In the non-activated state of the valve, the phase-change material closes at least one passage channel of the closure. In other words, this means that the closure has one or a plurality of passage channels in which, in the non-activated state, the solid phase-change material is arranged. After activating the valve, the fluid contained in the fluid lines flows through the passage channel or channels for venting the technical system.
According to an advantageous configuration, a wall of the at least one passage channel, in a longitudinal section through the closure or through the evacuation valve, is formed to be conical or stepped at least in sections so that the material is pressed against the wall by the pressure prevailing in the technical system. This ensures that the pressure prevailing during the operation of the technical system cannot displace the sealing phase-change material when the evacuation valve is not activated, which otherwise could result in leakages of the technical system.
In a further configuration, the outlet has an outlet nozzle that has at least one opening, wherein the outlet nozzle protrudes into a volume of the valve, which volume is arranged between the passage and the outlet, wherein the material that is liquefied by activation can be absorbed by the volume, and the at least one opening of the outlet nozzle is fluidically connected to the inlet by passing through the passage. Here, the at least one opening is connected to an exit of the outlet. The volume formed in the housing of the valve thus is dimensioned in terms of its size in such a manner that the material that changes its phase state during heating can be completely absorbed by said volume. At the same time, the outlet nozzle is arranged in the volume in such a manner that the at least one opening of the outlet nozzle is not closed by the phase-change material, and the connection between the inlet of the evacuation valve and the outlet of the evacuation valve is therefore ensured.

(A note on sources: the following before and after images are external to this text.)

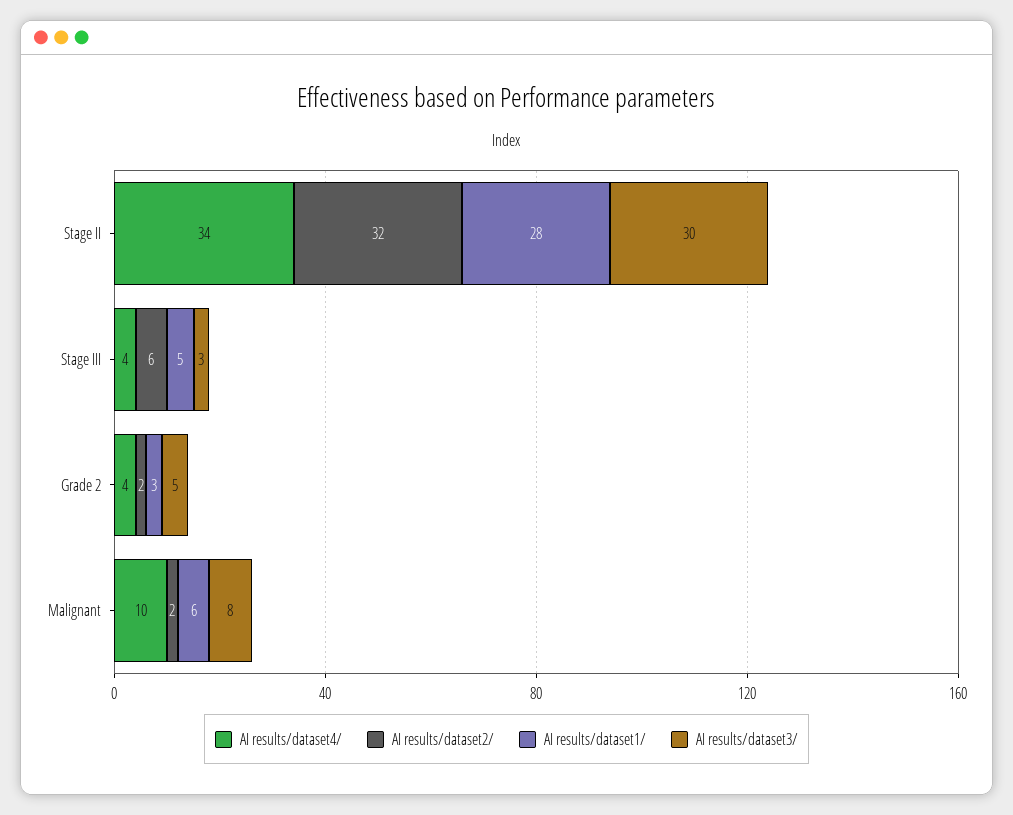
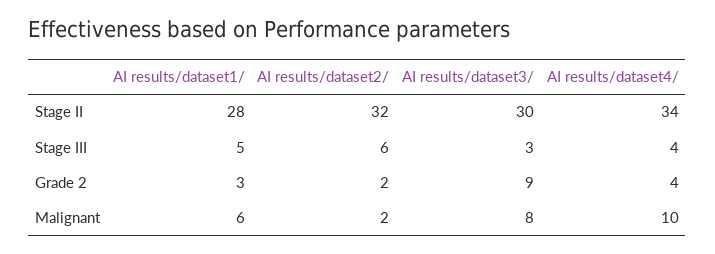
AI results/dataset3/, Grade 2: 5 -> 9

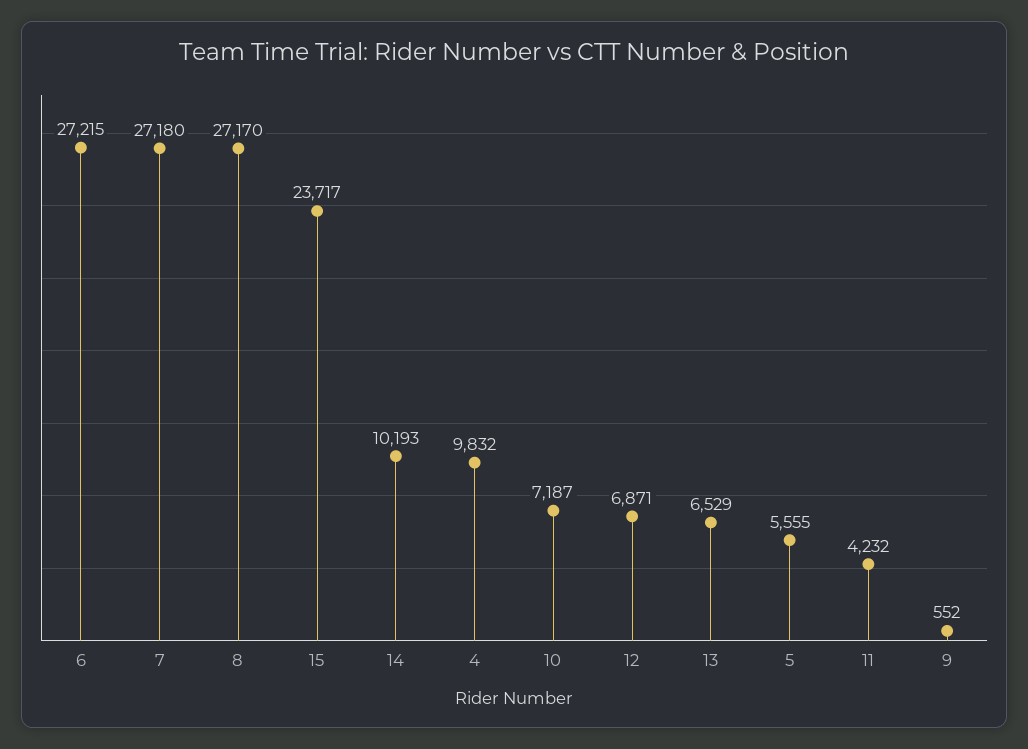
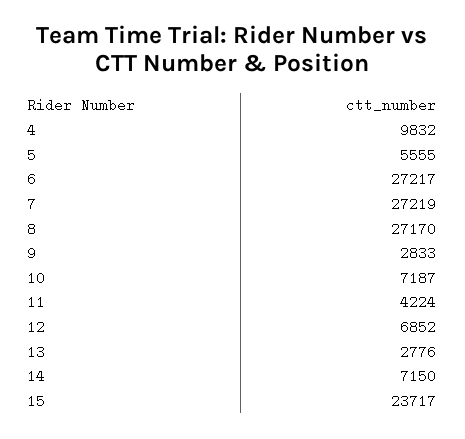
6: 27215 -> 27217
7: 27180 -> 27219
14: 10193 -> 7150
12: 6871 -> 6852
13: 6529 -> 2776
11: 4232 -> 4224
9: 552 -> 2833

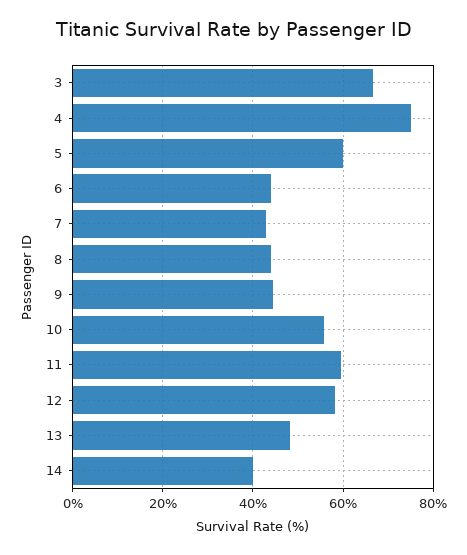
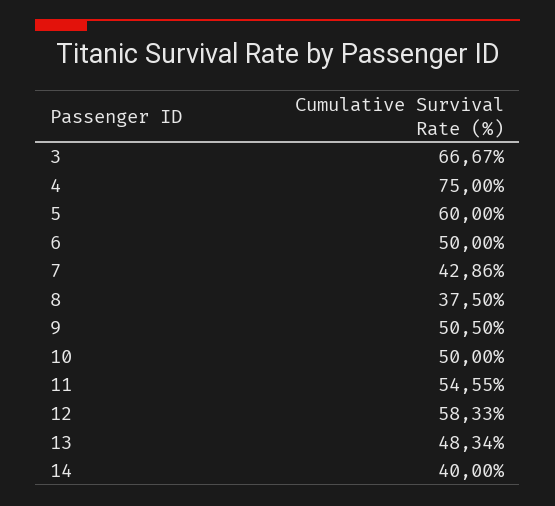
6: 44 -> 50
8: 44 -> 37.5
9: 44 -> 50.5
10: 56 -> 50
11: 60 -> 54.55

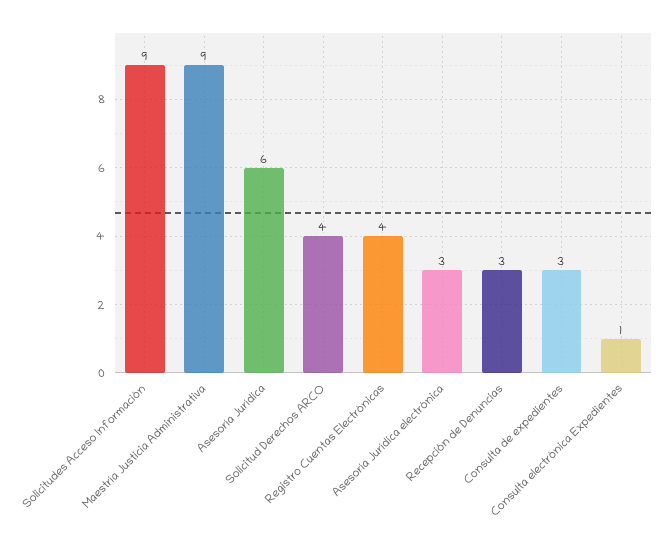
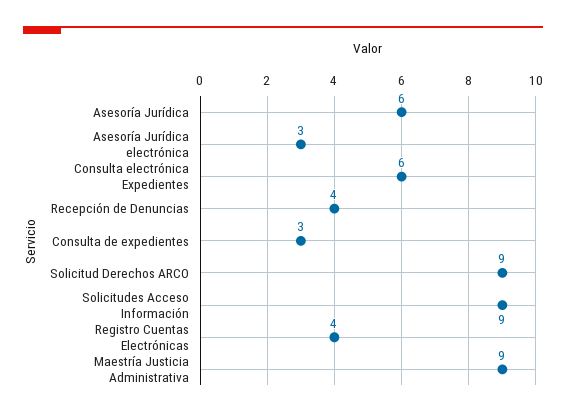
Solicitud Derechos ARCO: 4 -> 9
Recepción de Denuncias: 3 -> 4
Consulta electrónica Expedientes: 1 -> 6

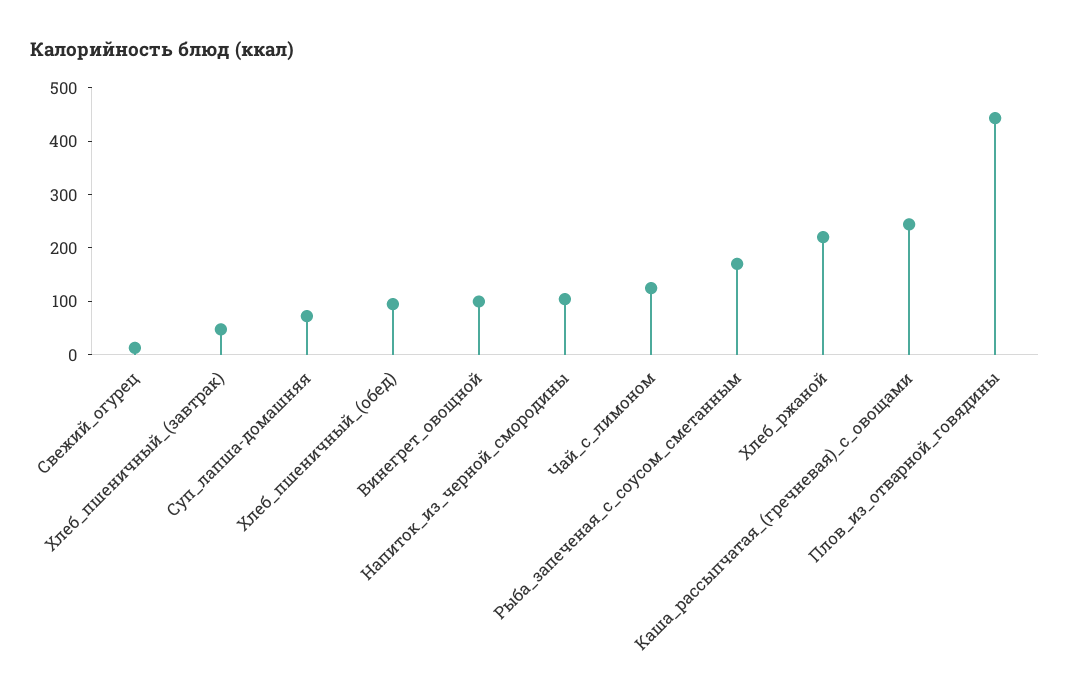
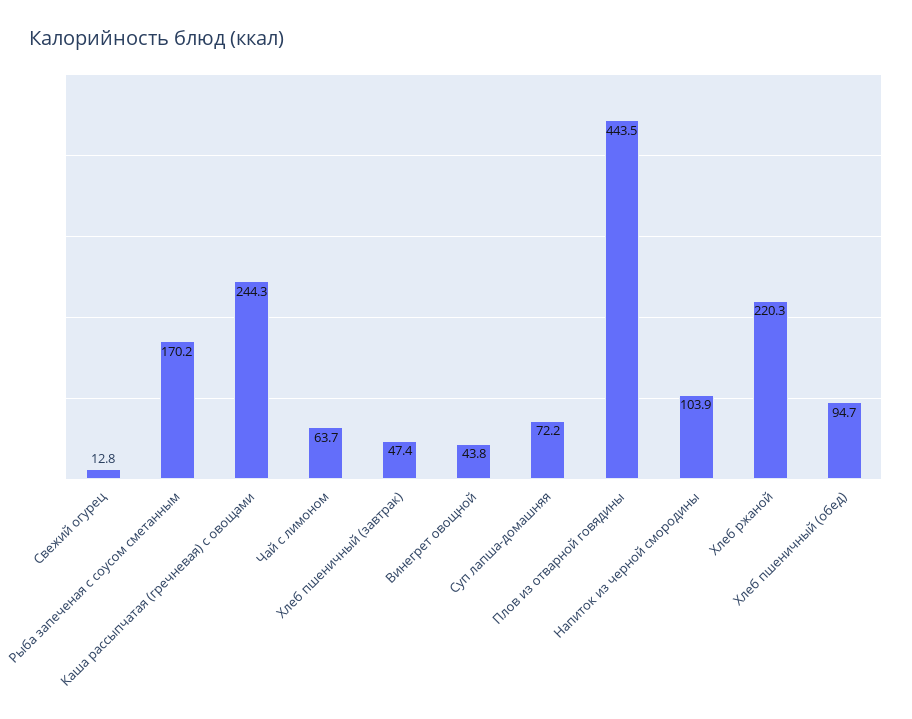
Винегрет_овощной: 100 -> 43.8
Чай_с_лимоном: 120 -> 63.7

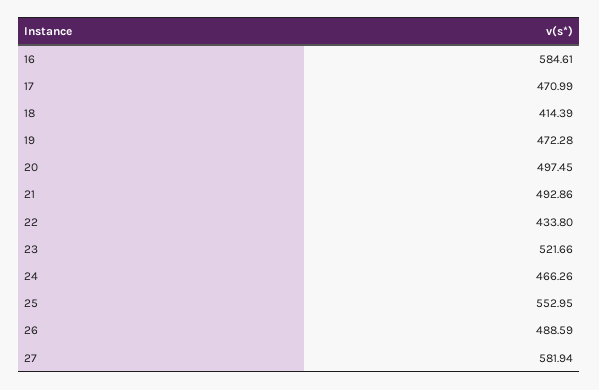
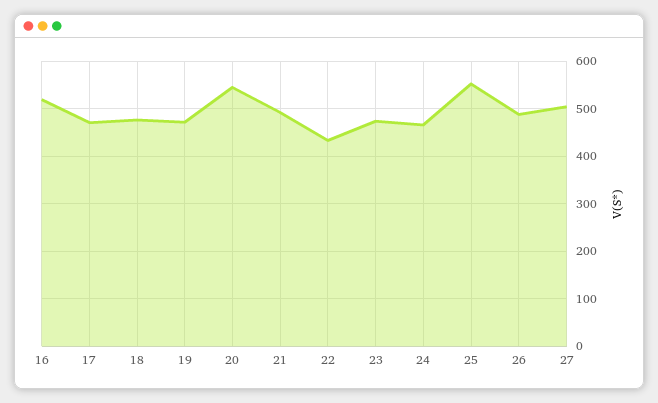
16: 584.61 -> 520
18: 414.39 -> 480
20: 497.45 -> 540
23: 521.66 -> 480
27: 581.94 -> 500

The outlet can be formed such that it has at its exit a tube for connecting. Alternatively, the outlet can comprise a nozzle at its exit. The nozzle can be connected here as a separate component to the outlet of the evacuation valve. Likewise, the outlet of the evacuation valve can be configured such that the exit of the outlet has the shape of a nozzle. In a further variant, the outlet can comprise at its exit a plurality of outlets which enables the fluid to discharge symmetrically, in particular along a longitudinal axis of the evacuation valve. This ensures that during discharging of the fluid, no thrust vector or no moment is generated that acts on the technical system, for example, a satellite or a spacecraft. Such an arrangement is also designated as “zero-force-outlet”.
For limiting the fluid flow rate when the valve is open, an orifice can be arranged between the inlet and the closure. This orifice limits the cross-section through which the fluid can flow during venting of the technical system. Corresponding to this, alternatively or additionally, an orifice for limiting the fluid flow rate can also be arranged between the outlet and the closure.
When reference to a fluid is made in the present description, this is to be understood as both a liquid medium and a gaseous medium, for example, a fuel.
The technical system involves in particular a spacecraft component that comprises an evacuation valve that is configured as described above. Here, as long as the valve is not open, the medium in the technical component is typically pressurized.